=== Section Start ===

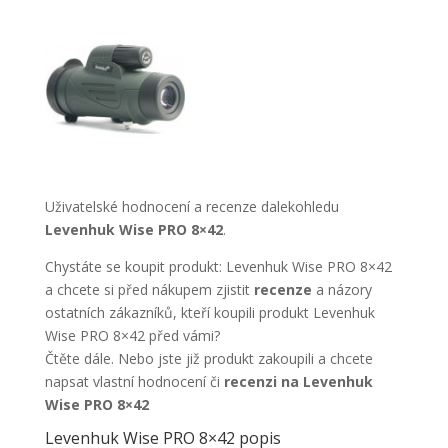
Uživatelské hodnocení a recenze dalekohledu
Levenhuk Wise PRO 8×42
.
Chystáte se koupit produkt: Levenhuk Wise PRO 8×42
a chcete si před nákupem zjistit
recenze
a názory
ostatních zákazníků, kteří koupili produkt Levenhuk
Wise PRO 8×42 před vámi?
Čtěte dále. Nebo jste již produkt zakoupili a chcete
napsat vlastní hodnocení či
recenzi na Levenhuk
Wise PRO 8×42
Levenhuk Wise PRO 8×42 popis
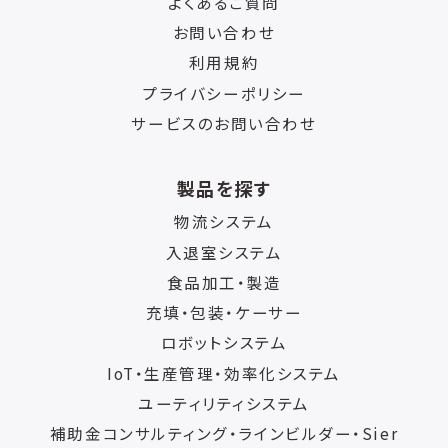
よくあるご質問
お問い合わせ
利用規約
プライバシーポリシー
サービスのお問い合わせ
製品を探す
物流システム
入退室システム
食品加工・製造
充填・包装・ケーサー
ロボットシステム
IoT・生産管理・効率化システム
ユーティリティシステム
補助金コンサルティング・ラインビルダー・Sier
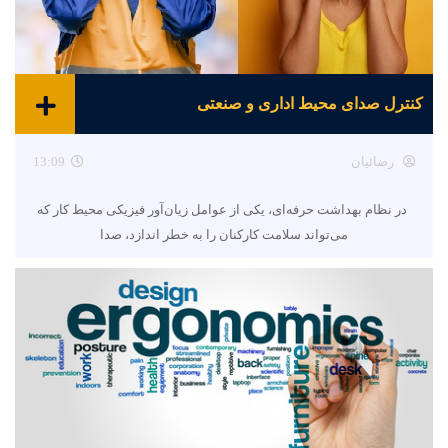
کنترل صدای محیط اداری و صنعتی
رضائیان
13:09
در نظام بهداشت حرفه‌ای، یکی از عوامل زیان‌آور فیزیکی محیط کار که
می‌تواند سلامت کارکنان را به خطر اندازد، صدا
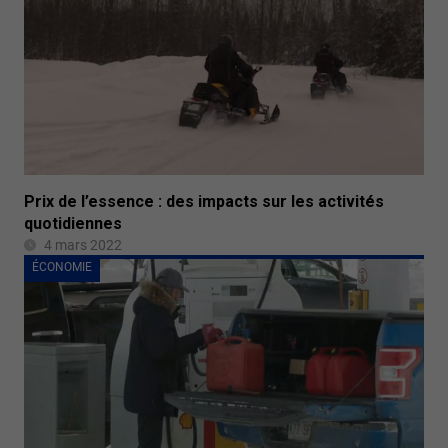
Prix de l’essence : des impacts sur les activités
quotidiennes
4 mars 2022
ÉCONOMIE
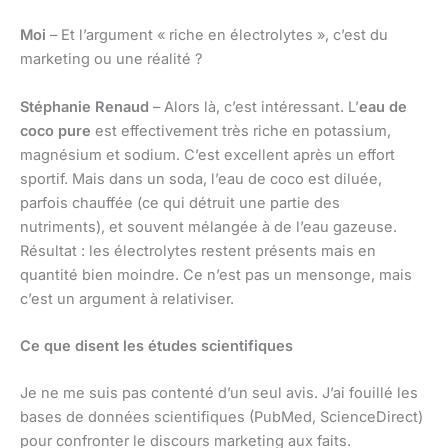
Moi
– Et l’argument « riche en électrolytes », c’est du
marketing ou une réalité ?
Stéphanie Renaud
– Alors là, c’est intéressant. L’
eau de
coco pure
est effectivement très riche en potassium,
magnésium et sodium. C’est excellent après un effort
sportif. Mais dans un soda, l’eau de coco est diluée,
parfois chauffée (ce qui détruit une partie des
nutriments), et souvent mélangée à de l’eau gazeuse.
Résultat : les électrolytes restent présents mais en
quantité bien moindre. Ce n’est pas un mensonge, mais
c’est un argument à relativiser.
Ce que disent les études scientifiques
Je ne me suis pas contenté d’un seul avis. J’ai fouillé les
bases de données scientifiques (PubMed, ScienceDirect)
pour confronter le discours marketing aux faits.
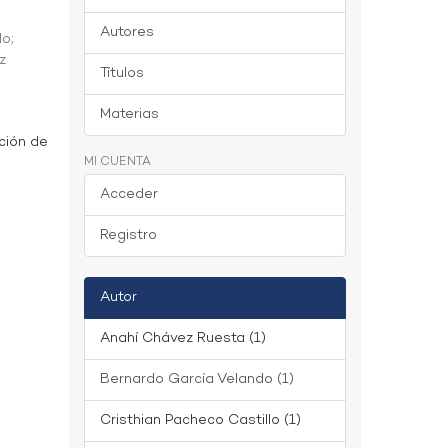
Autores
do
;
z
Títulos
Materias
ción de
MI CUENTA
Acceder
Registro
Autor
Anahí Chávez Ruesta (1)
Bernardo García Velando (1)
Cristhian Pacheco Castillo (1)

=== Section End ===

TASK BRIEF
Show every line of the data that includes the string "argument".

RESPONSE AREA
– Et l’argument « riche en électrolytes », c’est du
c’est un argument à relativiser.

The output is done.